Изменить размер шрифта - +
Ее темные глаза были жадно прикованы к его губам, и на какой-то шальной миг он подумал, что и вправду расскажет ей чуть-чуть… А что — для понта, она все равно ничего в этом понять не способна, тысячи световых лет разделяют их миры.

— Да? — поторопила монашка. — Снова ты смолк, милый? Невзначай отсох твой язык? Не дай тебе Бог прервать лишь зародившуюся историю!

Асаф пробормотал, что это так, просто глупости.

— Нет, нет, нет! — Старушка ударила в ладоши. — Не бывает глупых историй. Знай же, что всякая история связана во глубине своей с великой истиной, даже ежели истина нам неведома!

— Но это правда обычная глупая история, — возразил Асаф и тут же невольно улыбнулся, потому что ее губы сложились в хитрую усмешку — так усмехаются маленькие девочки, загнавшие взрослого в угол.

— Хорошо. — Монашка притворно вздохнула и скрестила руки на груди. — Поведай мне, в таком разе, твою обычную глупую историю. Но зачем ты стоишь? Слыхали вы о таком? — Она изумленно огляделась вокруг. — Хозяйка расселась, а гость стоймя стоит!

Она проворно вскочила и подвинула ему высокий стул с прямой тяжелой спинкой.

— Прошу садиться, а я принесу кувшин водицы и немного угощения. Что скажешь, если я нарежу нам свежий огурец и пом-мидор? (Она так и сказала: «пом-мидор».) Не всякий день случается здесь столь важный гость, из мэрии! Динка, сиди тихонько. Ты знаешь, что дадено будет и тебе.

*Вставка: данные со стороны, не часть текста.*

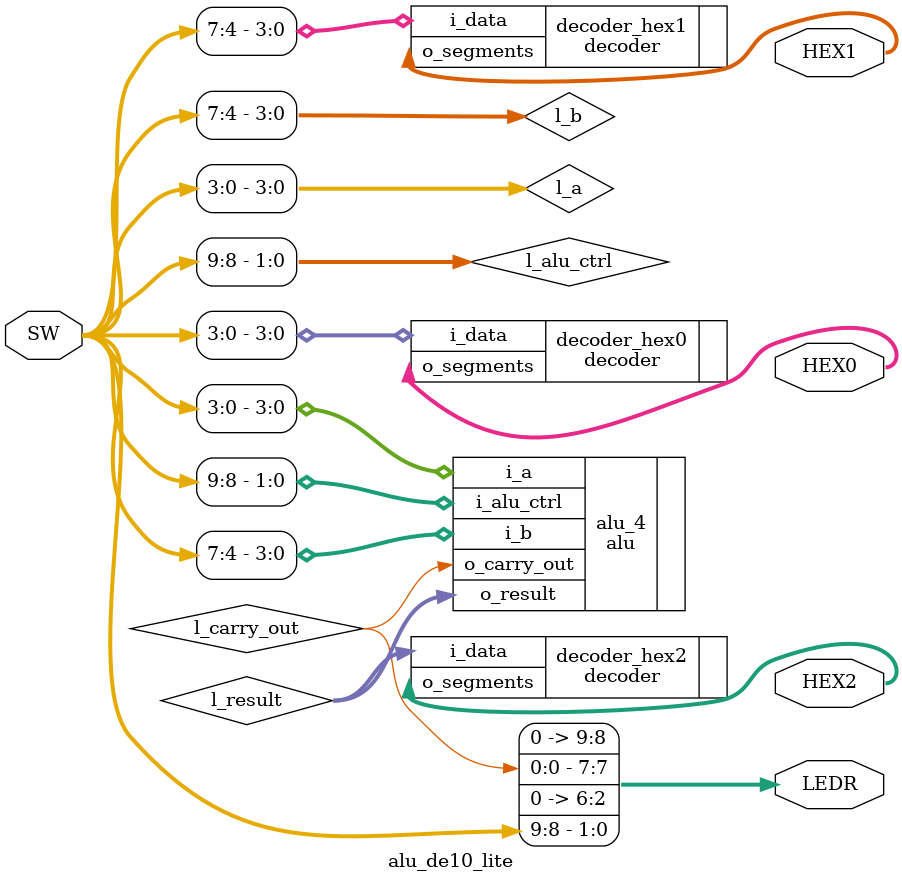
<source format=sv>
/**
 * Top-level module of the basic alu.
 * The alu operates on the 4-bit binary numbers in SW[3:0] and SW[7:4].
 * The two input numbers are shown on displays HEX0 and HEX1.
 * The control signal is shown using LEDR1 and LEDR0.
 * The result is shown on display HEX2.
 * The carry out is shown via LEDR7.
 *
 * @param SW bits of ten switch buttons SW9 - SW0.
 * @param LEDR output bits corresponding to the board's ten leds LEDR9 - LEDR0.
 * @param HEX0 output bits which drive the seven-segment display HEX0.
 * @param HEX1 output bits which drive the seven-segment display HEX1.
 * @param HEX2 output bits which drive the seven-segment display HEX2.
 **/
module alu_de10_lite( 
    input  logic [9:0] SW,
    output logic [9:0] LEDR,
    output logic [6:0] HEX0,
    output logic [6:0] HEX1,
    output logic [6:0] HEX2 
);
    logic [1:0] l_alu_ctrl;
    logic [3:0] l_a;
    logic [3:0] l_b;
    logic [3:0] l_result;
    logic       l_carry_out;

    assign l_alu_ctrl = SW[9:8];
    assign l_a        = SW[3:0];
    assign l_b        = SW[7:4];

    alu #(.N(4)) alu_4( 
        .i_a        (l_a),
        .i_b        (l_b),
        .i_alu_ctrl (l_alu_ctrl),
        .o_result   (l_result),
        .o_carry_out(l_carry_out)
    );

    decoder decoder_hex0( 
        .i_data    (l_a),
        .o_segments(HEX0)
    );

    decoder decoder_hex1( 
        .i_data    (l_b),
        .o_segments(HEX1)
    );

    decoder decoder_hex2( 
        .i_data    (l_result),
        .o_segments(HEX2)
    );

    // Wire LEDs
    assign LEDR[0]   = l_alu_ctrl[0];  // Control bit 0
    assign LEDR[1]   = l_alu_ctrl[1];  // Control bit 1
    assign LEDR[6:2] = 5'b0;           // Unused LEDs
    assign LEDR[7]   = l_carry_out;    // Carry out
    assign LEDR[9:8] = 2'b0;           // Unused LEDs

endmodule
</source>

— Динка? — переспросил Асаф. — Ее так зовут?

— Да. Динка. А я, — она подмигнула собаке, — я кличу ее Укрощение Строптивой, и Непокорная Дщерь, и Голубка Моя, и Златовласка, и Скандальяриса, и еще ста двадцатью одним именем, верно, свет очей моих?

Собака смотрела на старуху с любовью, навостряя уши каждый раз, когда упоминалось ее очередное имя, и что-то незнакомое и неясное задело вдруг Асафа, словно легкое прикосновение. «Динка и Тамар, — подумал он. — Динка Тамар и Тамар Динки». И на миг увидел их, льнущих друг к другу в нежном, ласкающем единстве. Но тут он вспомнил, что это и правда не его дело, и поспешно отогнал видение.

— А тебя как?

— Что как меня?

— Как тебя кличут?

— Асаф.

— Асаф, Асаф, псалом Асафа… — пропела монашка себе под нос и почти бегом поспешила на кухоньку.

Через цветастую занавеску он слышал, как она режет овощи и напевает. Вернувшись, монашка поставила на стол большой стеклянный кувшин, в котором плавали ломтики лимона и листья мяты, и тарелку с нарезанными огурцом и помидором, а также с маслинами, колечками лука и кубиками брынзы, и все это было полито оливковым маслом. Она села напротив Асафа, вытерла ладони о фартук, повязанный поверх рясы, и протянула ему руку:

— Теодора. Дочь греческого острова Ликсос. Последняя из жителей несчастного сего острова ныне сидит с тобою за трапезой. Прошу, откушай, сын мой.

 

Напротив двери маленькой парикмахерской в квартале Рехавия Тамар надолго остановилась, не решаясь войти. Час был вечерний, завершался тягучий и ленивый июльский день. Чуть ли не целый час она вышагивала взад-вперед по тротуару перед парикмахерской, разглядывая в большом витринном стекле свое отражение и старика-парикмахера, стригшего старика-клиента.

«Стариковская парикмахерская, — думала Тамар. — То, что надо. Здесь меня не призна́ют».

Два старца дожидались своей очереди. Один читал газету, а другой, почти совершенно лысый — что он вообще здесь делает! — с круглыми водянисто-стеклянными глазами, не умолкая болтал с парикмахером.